Data provided section start

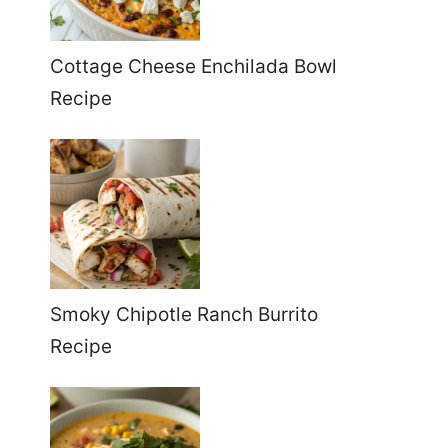
Cottage Cheese Enchilada Bowl
Recipe
Smoky Chipotle Ranch Burrito
Recipe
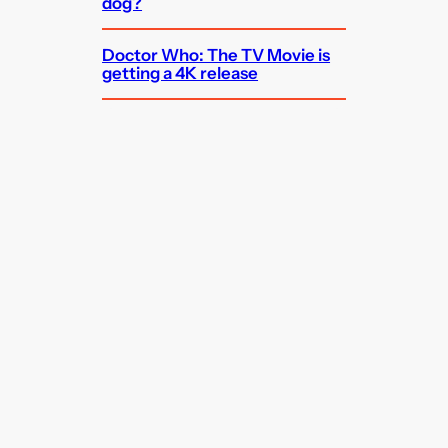
dog?
Doctor Who: The TV Movie is
getting a 4K release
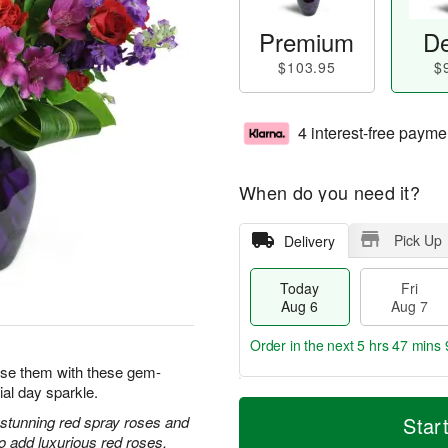
Premium
De
$103.95
$
4 interest-free payme
When do you need it?
Pick Up
Delivery
Today
Fri
Aug 6
Aug 7
Order in the next
5 hrs 47 mins 
prise them with these gem-
ial day sparkle.
T
M
o
S
o
h stunning red spray roses and
Star
F
d
a
r
 add luxurious red roses.
ri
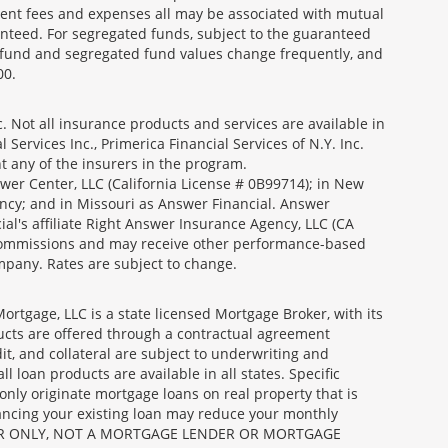
ment fees and expenses all may be associated with mutual
nteed. For segregated funds, subject to the guaranteed
 fund and segregated fund values change frequently, and
00.
 Not all insurance products and services are available in
Services Inc., Primerica Financial Services of N.Y. Inc.
nt any of the insurers in the program.
wer Center, LLC (California License # 0B99714); in New
ncy; and in Missouri as Answer Financial. Answer
al's affiliate Right Answer Insurance Agency, LLC (CA
id commissions and may receive other performance-based
mpany. Rates are subject to change.
gage, LLC is a state licensed Mortgage Broker, with its
ucts are offered through a contractual agreement
it, and collateral are subject to underwriting and
 loan products are available in all states. Specific
nly originate mortgage loans on real property that is
nancing your existing loan may reduce your monthly
 BROKER ONLY, NOT A MORTGAGE LENDER OR MORTGAGE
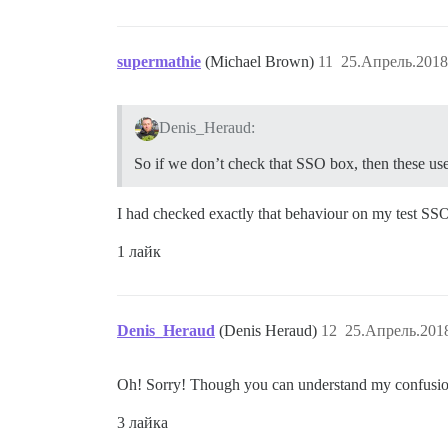
supermathie
(Michael Brown)
11
25.Апрель.2018
Denis_Heraud:
So if we don’t check that SSO box, then these user
I had checked exactly that behaviour on my test SSO s
1 лайк
Denis_Heraud
(Denis Heraud)
12
25.Апрель.2018
Oh! Sorry! Though you can understand my confusion, 
3 лайка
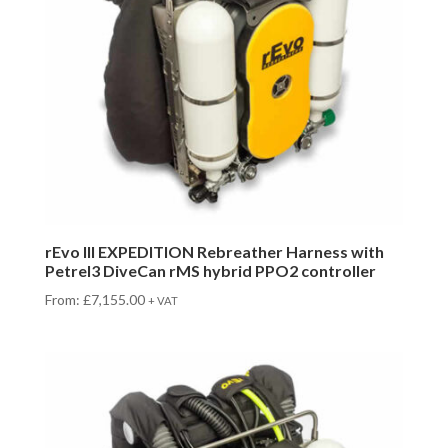
rEvo III EXPEDITION Rebreather Harness with
Petrel3 DiveCan rMS hybrid PPO2 controller
From:
£
7,155.00
+ VAT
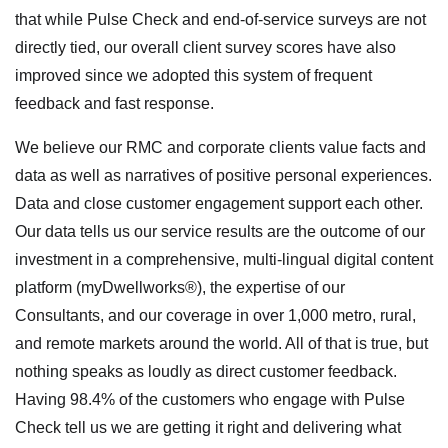
that while Pulse Check and end-of-service surveys are not
directly tied, our overall client survey scores have also
improved since we adopted this system of frequent
feedback and fast response.
We believe our RMC and corporate clients value facts and
data as well as narratives of positive personal experiences.
Data and close customer engagement support each other.
Our data tells us our service results are the outcome of our
investment in a comprehensive, multi-lingual digital content
platform (myDwellworks®), the expertise of our
Consultants, and our coverage in over 1,000 metro, rural,
and remote markets around the world. All of that is true, but
nothing speaks as loudly as direct customer feedback.
Having 98.4% of the customers who engage with Pulse
Check tell us we are getting it right and delivering what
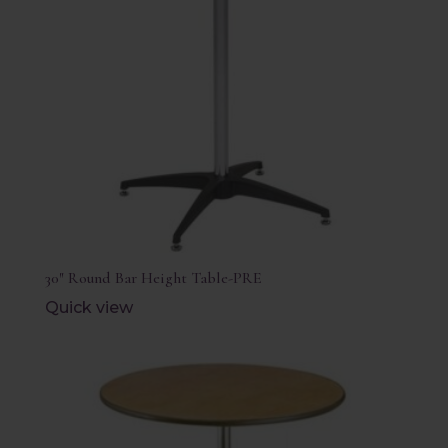
30″ Round Bar Height Table-PRE
Quick view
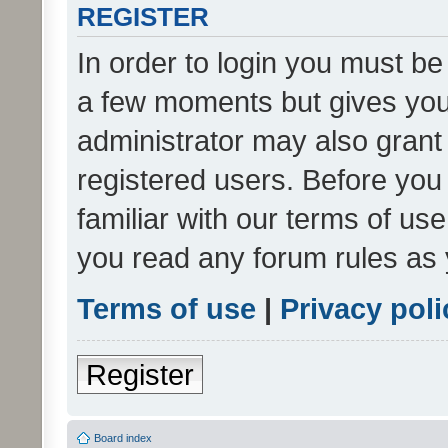
REGISTER
In order to login you must be
a few moments but gives you 
administrator may also grant 
registered users. Before you
familiar with our terms of us
you read any forum rules as 
Terms of use
|
Privacy poli
Register
Board index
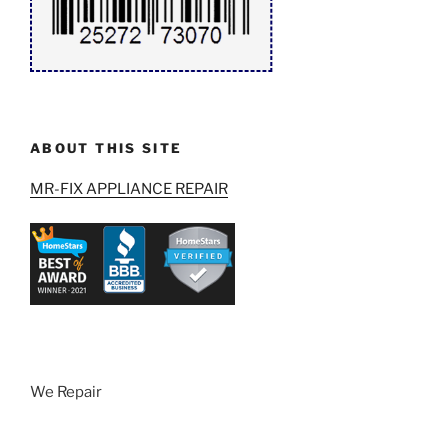
ABOUT THIS SITE
MR-FIX APPLIANCE REPAIR
We Repair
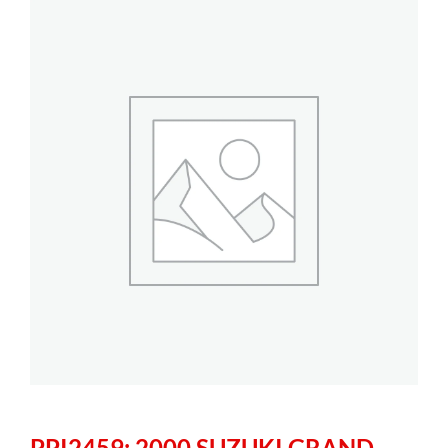
PPI2459: 2000 SUZUKI GRAND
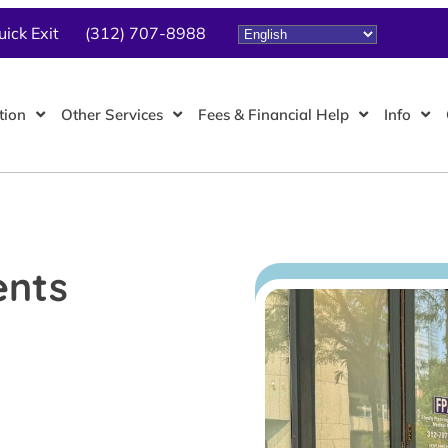
uick Exit
(312) 707-8988
tion
Other Services
Fees & Financial Help
Info
ents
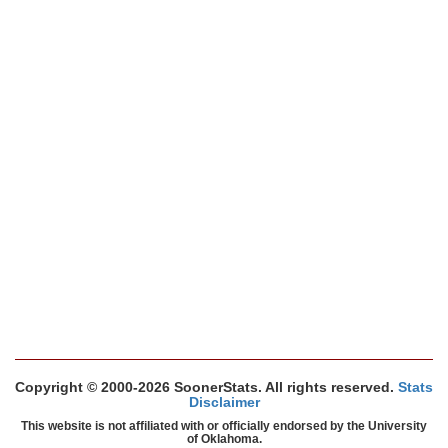
Copyright © 2000-2026 SoonerStats. All rights reserved.
Stats
Disclaimer
This website is not affiliated with or officially endorsed by the University
of Oklahoma.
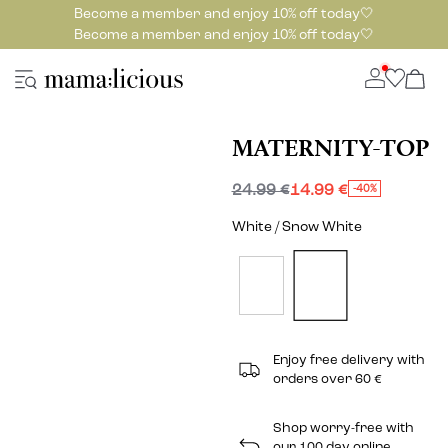
Become a member and enjoy 10% off today🤍
Become a member and enjoy 10% off today🤍
MATERNITY-TOP
24.99 €
14.99 €
-40%
White / Snow White
Enjoy free delivery with
orders over 60 €
Shop worry-free with
our 100 day online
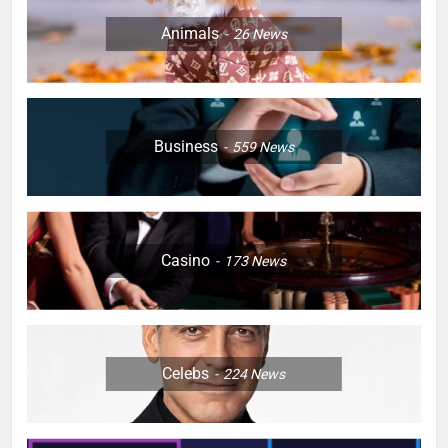
Animals
26
News
Business
559
News
Casino
173
News
Celebs
224
News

Data provided section end

= Exercise instructions =
Revise the text of the listing above by replacing "News" with "Articles" wherever it occurs, keeping every other line unchanged, and omit the pictures from your answer.

= Solution to this task =
Cottage Cheese Enchilada Bowl
Recipe
Smoky Chipotle Ranch Burrito
Recipe
dog?
Doctor Who: The TV Movie is
getting a 4K release
Premium
De
$103.95
$
4 interest-free payme
When do you need it?
Pick Up
Delivery
Today
Fri
Aug 6
Aug 7
Order in the next
5 hrs 47 mins 
prise them with these gem-
ial day sparkle.
T
M
o
S
o
h stunning red spray roses and
Star
F
d
a
r
 add luxurious red roses.
ri
ment fees and expenses all may be associated with mutual
nteed. For segregated funds, subject to the guaranteed
 fund and segregated fund values change frequently, and
00.
 Not all insurance products and services are available in
Services Inc., Primerica Financial Services of N.Y. Inc.
nt any of the insurers in the program.
wer Center, LLC (California License # 0B99714); in New
ncy; and in Missouri as Answer Financial. Answer
al's affiliate Right Answer Insurance Agency, LLC (CA
id commissions and may receive other performance-based
mpany. Rates are subject to change.
gage, LLC is a state licensed Mortgage Broker, with its
ucts are offered through a contractual agreement
it, and collateral are subject to underwriting and
 loan products are available in all states. Specific
nly originate mortgage loans on real property that is
nancing your existing loan may reduce your monthly
 BROKER ONLY, NOT A MORTGAGE LENDER OR MORTGAGE
supermathie
(Michael Brown)
11
25.Апрель.2018
Denis_Heraud:
So if we don’t check that SSO box, then these user
I had checked exactly that behaviour on my test SSO s
1 лайк
Denis_Heraud
(Denis Heraud)
12
25.Апрель.2018
Oh! Sorry! Though you can understand my confusion, 
3 лайка
rEvo III EXPEDITION Rebreather Harness with
Petrel3 DiveCan rMS hybrid PPO2 controller
From:
£
7,155.00
+ VAT
that while Pulse Check and end-of-service surveys are not
directly tied, our overall client survey scores have also
improved since we adopted this system of frequent
feedback and fast response.
We believe our RMC and corporate clients value facts and
data as well as narratives of positive personal experiences.
Data and close customer engagement support each other.
Our data tells us our service results are the outcome of our
investment in a comprehensive, multi-lingual digital content
platform (myDwellworks®), the expertise of our
Consultants, and our coverage in over 1,000 metro, rural,
and remote markets around the world. All of that is true, but
nothing speaks as loudly as direct customer feedback.
Having 98.4% of the customers who engage with Pulse
Check tell us we are getting it right and delivering what
30″ Round Bar Height Table-PRE
Quick view
REGISTER
In order to login you must be
a few moments but gives you 
administrator may also grant 
registered users. Before you
familiar with our terms of us
you read any forum rules as 
Terms of use
|
Privacy poli
Register
Board index
ABOUT THIS SITE
MR-FIX APPLIANCE REPAIR
We Repair
PPI2459: 2000 SUZUKI GRAND
uick Exit
(312) 707-8988
tion
Other Services
Fees & Financial Help
Info
ents
Copyright © 2000-2026 SoonerStats. All rights reserved.
Stats
Disclaimer
This website is not affiliated with or officially endorsed by the University
of Oklahoma.
Become a member and enjoy 10% off today🤍
Become a member and enjoy 10% off today🤍
MATERNITY-TOP
24.99 €
14.99 €
-40%
White / Snow White
Enjoy free delivery with
orders over 60 €
Shop worry-free with
our 100 day online
Animals
26
Articles
Business
559
Articles
Casino
173
Articles
Celebs
224
Articles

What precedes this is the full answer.